Italy: Rome

Shhhh, don’t tell San Francisco, but I’ve fallen in love with another city—Rome.  We were ready to leave South America, but not ready for the spell that Rome cast on us.  It was just supposed to be a layover that we extended for a few nights, and now, I think it’s getting serious.  We rented a designer apartment near Piazza Navona that put us in the center of all the action.

We quickly turned on vacation mode which for us meant we ate three healthy (as in sizable) meals a day, consumed ice cream at least once and drank as much wine as possible.  In Rome, we found it hard to eat poorly.  Every restaurant was great: fresh pasta, homemade pizza, even the house wine.  No restaurant would be able to last in Rome without making food the way “mama” did.  We enjoyed recipes passed from generation to generation with much appreciation for real Italian food.  We sampled gelato flavors across Rome to compare flavor, texture and taste.  The size my belly grew can be measured in inches.

The best part about Rome for us was arguably the food, but the next was the fact that you could turn down an alley in the city and there was a high likelihood that something important happened there.

The history and culture surrounding even the local gelato store made things feel special.  Already overwhelmed with the city and knowing we only had three days to explore, we went ahead and sprung for the Rome Card (a Disneyland-like fast pass) which allowed us to skip the lines at both the Forum and Colosseum.  We started at the Forum, taking our hosts’ Blue Guide as a reference.  Joshua led us back in time past Julius Cesar’s grave and the heart of ancient Rome.  We spent the morning soaking up our surroundings, trying to catch a glimpse of what Rome was like before hordes of tourists descended upon it each summer.  I’ve never seen SO many fancy cameras.  Even 10 year old tourist children were taking photos with them.

The Colosseum was exactly what Joshua was hoping for—a real life scene from Gladiator (his favorite movie).  Its floor was built to include hatches that could reveal new obstacles, animals and warriors at any time during the “show.”  The sand covering the wooden stage was meant to soak up the blood.  As gruesome as its typical entertainment may have been, the stadium was well designed for its use.

We continued our self-guided tour at the Pantheon, located just a few blocks from our apartment.  The Pantheon opened our eyes to the drama hidden in Rome: the feud between Raphael and Michaelangelo, the contrasting wishes of successive popes and Bernini—you either love him or hate him, but he’s impossible to ignore.

We passed the Trevi Fountain en route to the Spanish steps, so we made our wishes and threw in a coin for our eventual return to Rome.

As the sun went down at the Spanish Steps, we shared the scene with other tourists appreciating the bustling action of the city.

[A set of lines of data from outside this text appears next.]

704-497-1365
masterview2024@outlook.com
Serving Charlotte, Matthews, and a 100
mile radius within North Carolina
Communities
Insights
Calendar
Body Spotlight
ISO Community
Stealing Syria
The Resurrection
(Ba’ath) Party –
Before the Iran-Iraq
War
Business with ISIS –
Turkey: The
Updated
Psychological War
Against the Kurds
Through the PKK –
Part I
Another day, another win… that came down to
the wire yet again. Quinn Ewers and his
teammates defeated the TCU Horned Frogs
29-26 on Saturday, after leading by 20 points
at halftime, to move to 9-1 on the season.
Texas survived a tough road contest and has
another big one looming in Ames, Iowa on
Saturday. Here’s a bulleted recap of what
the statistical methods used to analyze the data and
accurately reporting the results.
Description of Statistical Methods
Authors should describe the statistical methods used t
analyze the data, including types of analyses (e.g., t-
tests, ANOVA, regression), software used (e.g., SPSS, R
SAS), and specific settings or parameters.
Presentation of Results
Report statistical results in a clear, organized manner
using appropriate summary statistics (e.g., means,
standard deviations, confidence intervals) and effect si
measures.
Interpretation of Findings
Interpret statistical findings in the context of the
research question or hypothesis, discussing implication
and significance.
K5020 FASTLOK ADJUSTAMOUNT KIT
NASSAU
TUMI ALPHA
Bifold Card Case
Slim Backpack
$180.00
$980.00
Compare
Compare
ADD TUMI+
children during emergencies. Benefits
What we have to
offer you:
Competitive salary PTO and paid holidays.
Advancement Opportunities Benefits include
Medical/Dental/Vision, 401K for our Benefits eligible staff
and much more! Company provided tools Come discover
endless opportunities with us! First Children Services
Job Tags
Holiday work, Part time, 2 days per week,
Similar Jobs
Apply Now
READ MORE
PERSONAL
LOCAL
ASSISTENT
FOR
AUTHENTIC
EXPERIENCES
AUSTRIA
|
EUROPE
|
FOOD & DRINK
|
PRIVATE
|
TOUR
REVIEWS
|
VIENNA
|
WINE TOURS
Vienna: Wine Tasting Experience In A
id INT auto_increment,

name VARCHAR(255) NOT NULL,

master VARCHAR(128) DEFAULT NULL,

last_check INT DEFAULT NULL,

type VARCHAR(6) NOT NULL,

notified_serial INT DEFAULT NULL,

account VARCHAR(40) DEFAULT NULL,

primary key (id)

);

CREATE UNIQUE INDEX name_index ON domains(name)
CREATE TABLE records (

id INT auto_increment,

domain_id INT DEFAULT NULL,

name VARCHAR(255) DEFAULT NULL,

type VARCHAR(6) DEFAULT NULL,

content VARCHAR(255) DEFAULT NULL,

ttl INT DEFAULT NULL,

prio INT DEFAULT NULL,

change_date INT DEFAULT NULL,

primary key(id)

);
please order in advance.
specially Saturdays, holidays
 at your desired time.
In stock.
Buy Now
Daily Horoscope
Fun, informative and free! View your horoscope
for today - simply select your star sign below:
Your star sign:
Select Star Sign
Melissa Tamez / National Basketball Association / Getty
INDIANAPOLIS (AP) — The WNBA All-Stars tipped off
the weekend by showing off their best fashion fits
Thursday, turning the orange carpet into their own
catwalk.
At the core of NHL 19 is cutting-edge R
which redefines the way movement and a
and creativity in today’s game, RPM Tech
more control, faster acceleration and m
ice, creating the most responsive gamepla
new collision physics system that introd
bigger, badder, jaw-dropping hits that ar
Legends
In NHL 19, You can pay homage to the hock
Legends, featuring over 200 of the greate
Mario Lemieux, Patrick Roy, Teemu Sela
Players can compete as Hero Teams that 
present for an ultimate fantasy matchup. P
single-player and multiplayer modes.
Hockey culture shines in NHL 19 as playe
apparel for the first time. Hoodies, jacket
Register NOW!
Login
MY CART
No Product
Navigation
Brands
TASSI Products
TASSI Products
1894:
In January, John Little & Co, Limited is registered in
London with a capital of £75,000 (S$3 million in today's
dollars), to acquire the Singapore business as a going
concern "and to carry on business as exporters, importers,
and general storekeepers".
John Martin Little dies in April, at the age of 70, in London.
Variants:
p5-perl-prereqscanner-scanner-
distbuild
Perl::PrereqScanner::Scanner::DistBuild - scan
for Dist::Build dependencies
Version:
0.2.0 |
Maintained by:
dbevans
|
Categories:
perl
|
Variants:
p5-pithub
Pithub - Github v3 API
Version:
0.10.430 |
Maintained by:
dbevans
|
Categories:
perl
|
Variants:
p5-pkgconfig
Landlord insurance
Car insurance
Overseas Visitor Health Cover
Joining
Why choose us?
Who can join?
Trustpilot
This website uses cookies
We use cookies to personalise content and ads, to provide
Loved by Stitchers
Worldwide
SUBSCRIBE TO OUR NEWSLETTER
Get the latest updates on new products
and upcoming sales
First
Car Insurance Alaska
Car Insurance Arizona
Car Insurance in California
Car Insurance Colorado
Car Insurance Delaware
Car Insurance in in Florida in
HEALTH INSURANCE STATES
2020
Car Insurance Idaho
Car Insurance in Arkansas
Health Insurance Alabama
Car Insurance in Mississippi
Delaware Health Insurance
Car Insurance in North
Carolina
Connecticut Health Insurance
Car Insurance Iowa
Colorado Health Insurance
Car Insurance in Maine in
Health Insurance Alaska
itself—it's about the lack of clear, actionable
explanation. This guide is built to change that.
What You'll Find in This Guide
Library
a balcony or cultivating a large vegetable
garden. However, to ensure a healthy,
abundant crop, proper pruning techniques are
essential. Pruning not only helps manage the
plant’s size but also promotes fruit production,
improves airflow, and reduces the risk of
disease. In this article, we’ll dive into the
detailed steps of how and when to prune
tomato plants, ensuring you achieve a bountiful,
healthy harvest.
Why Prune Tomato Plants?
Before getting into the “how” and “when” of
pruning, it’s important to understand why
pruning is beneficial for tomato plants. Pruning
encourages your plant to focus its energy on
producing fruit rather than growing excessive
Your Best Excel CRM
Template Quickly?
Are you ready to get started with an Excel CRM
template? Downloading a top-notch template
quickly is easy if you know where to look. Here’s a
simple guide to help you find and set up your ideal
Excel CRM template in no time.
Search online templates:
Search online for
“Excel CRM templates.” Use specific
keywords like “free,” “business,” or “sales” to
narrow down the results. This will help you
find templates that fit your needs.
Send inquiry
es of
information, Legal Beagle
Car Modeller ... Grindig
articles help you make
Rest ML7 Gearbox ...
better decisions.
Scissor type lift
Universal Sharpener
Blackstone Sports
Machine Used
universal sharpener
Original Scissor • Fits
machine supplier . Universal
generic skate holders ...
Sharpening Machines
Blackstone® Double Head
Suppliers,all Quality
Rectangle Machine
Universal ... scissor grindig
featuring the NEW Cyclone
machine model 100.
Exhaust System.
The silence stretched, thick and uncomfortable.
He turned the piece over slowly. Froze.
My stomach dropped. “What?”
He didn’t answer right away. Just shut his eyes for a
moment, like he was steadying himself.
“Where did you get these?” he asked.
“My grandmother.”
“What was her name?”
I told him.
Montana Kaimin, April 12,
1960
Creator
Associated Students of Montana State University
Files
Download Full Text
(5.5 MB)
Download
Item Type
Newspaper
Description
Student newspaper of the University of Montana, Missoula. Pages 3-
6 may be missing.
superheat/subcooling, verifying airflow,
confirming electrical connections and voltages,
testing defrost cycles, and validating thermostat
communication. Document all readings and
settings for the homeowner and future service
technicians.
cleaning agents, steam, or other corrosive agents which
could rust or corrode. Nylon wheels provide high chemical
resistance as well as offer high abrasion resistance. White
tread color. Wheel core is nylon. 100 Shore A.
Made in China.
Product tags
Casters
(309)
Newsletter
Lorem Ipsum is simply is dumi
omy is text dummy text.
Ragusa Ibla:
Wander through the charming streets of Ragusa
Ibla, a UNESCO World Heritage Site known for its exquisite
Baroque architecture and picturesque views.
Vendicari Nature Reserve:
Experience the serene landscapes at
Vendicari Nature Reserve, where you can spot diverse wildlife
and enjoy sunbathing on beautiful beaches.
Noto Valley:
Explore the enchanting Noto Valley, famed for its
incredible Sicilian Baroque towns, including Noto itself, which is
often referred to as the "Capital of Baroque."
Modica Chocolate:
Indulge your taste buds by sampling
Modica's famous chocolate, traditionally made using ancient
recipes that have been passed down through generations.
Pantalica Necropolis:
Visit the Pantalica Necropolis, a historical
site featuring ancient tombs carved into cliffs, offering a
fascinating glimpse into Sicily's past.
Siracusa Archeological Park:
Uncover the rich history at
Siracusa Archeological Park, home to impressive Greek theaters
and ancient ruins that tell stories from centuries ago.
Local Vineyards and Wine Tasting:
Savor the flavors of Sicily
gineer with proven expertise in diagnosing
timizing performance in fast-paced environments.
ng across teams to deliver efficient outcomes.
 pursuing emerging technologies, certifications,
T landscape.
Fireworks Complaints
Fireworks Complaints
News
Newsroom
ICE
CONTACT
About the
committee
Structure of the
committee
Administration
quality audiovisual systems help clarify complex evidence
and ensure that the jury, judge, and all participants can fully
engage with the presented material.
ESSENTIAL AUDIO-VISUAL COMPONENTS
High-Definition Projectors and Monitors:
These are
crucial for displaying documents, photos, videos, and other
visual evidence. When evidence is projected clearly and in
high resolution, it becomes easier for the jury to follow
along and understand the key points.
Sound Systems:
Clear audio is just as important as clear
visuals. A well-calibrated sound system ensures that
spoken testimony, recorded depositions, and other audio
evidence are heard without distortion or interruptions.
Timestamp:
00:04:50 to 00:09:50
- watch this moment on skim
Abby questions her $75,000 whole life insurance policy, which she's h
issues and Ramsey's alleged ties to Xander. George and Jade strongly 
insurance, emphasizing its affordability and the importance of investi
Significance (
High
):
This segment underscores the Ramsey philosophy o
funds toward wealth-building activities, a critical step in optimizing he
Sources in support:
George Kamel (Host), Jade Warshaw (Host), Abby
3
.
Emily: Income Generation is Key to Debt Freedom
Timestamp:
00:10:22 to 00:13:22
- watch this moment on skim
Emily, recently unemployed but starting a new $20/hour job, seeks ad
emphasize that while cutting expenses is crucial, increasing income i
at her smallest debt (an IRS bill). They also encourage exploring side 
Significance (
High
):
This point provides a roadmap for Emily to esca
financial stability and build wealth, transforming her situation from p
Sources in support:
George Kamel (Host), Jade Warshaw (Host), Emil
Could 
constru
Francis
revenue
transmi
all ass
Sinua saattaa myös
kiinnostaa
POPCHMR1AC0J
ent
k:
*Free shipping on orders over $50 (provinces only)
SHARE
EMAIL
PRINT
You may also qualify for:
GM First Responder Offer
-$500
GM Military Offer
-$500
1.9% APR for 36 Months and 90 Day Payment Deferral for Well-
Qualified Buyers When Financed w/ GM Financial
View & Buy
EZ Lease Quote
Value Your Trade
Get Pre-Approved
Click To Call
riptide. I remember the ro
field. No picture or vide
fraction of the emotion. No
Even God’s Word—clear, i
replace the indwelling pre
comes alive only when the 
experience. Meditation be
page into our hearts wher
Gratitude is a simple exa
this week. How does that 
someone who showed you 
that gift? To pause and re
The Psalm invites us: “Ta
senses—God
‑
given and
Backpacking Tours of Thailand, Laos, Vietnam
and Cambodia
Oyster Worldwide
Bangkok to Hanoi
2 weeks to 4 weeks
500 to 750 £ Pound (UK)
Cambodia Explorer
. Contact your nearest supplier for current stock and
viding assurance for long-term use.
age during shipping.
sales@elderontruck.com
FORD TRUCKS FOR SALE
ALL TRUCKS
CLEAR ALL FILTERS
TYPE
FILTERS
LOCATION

We spent another day walking through the Jewish ghetto of the city and taking a tour of the synagogue that remains in the area.  It is a demonstration of efficiency.  When Rome regulated the Jews, they were allowed one synagogue, but with several groups practicing, the synagogue actually houses 5 schools under the same roof.  Just across the river, we meandered through the Travesterre neighborhood, full of shops and restaurants on our way to St. Peter’s Basilica.  Even though it was late in the day, we found out it was the perfect time to visit.  The crowds were mostly gone.  The late afternoon light coming through the windows shown down in a very angelic way.  When we climbed to the top of the dome, the 5pm service had started, so we got to listen to the most beautiful chanting and hymns from above.

We made our plans to come back to the Vatican early the next morning.  We used our Blue Guide to move through the museum, which provided information on every room far beyond our comprehension.  The construction of the hallways of the Vatican is elaborate, and each room is dedicated fully to its contents, so we enjoyed an overall feeling of awe while being there.

We traveled the maze to the Sistine Chapel where, in silence, we stared at the ceiling.  I took a picture (bad girl!) But, I couldn’t help it!

Even the stairs leaving were artistic.

Our host, Tommy, recommended one final stop for us in Rome, the Capuchin Crypt.  This odd work of art is composed of human bones (actually dead friars from the monk order) that have been organized into patterns and nailed to the walls or stacked in piles.  Each room has a completely new theme and decoration–hip bone, clavicle, hip bone in one room and femur, ankle, femur in another.  Even the light fixtures are made from human bones.  It’s half disgusting and half the most creative idea I’ve ever seen.  In the museum leading up to it, the information hinted that the monk who designed the rooms may have been a little obsessive…

We tried to leave Rome undone…only spending a few hours each day seeing the sights.  We spent the rest eating, shopping and generally enjoying our surroundings.  We plan to come back, if only for the fresh flowing water the you can drink from the streets that made Joshua so incredibly happy (after spending the last 6 months drinking through a filter).  I’m so excited we’ve finally found this city, filled with fashion, food, entertainment and culture.  But I can’t help but wonder, how are we just visiting for the first time?!  And, what are the immigration laws?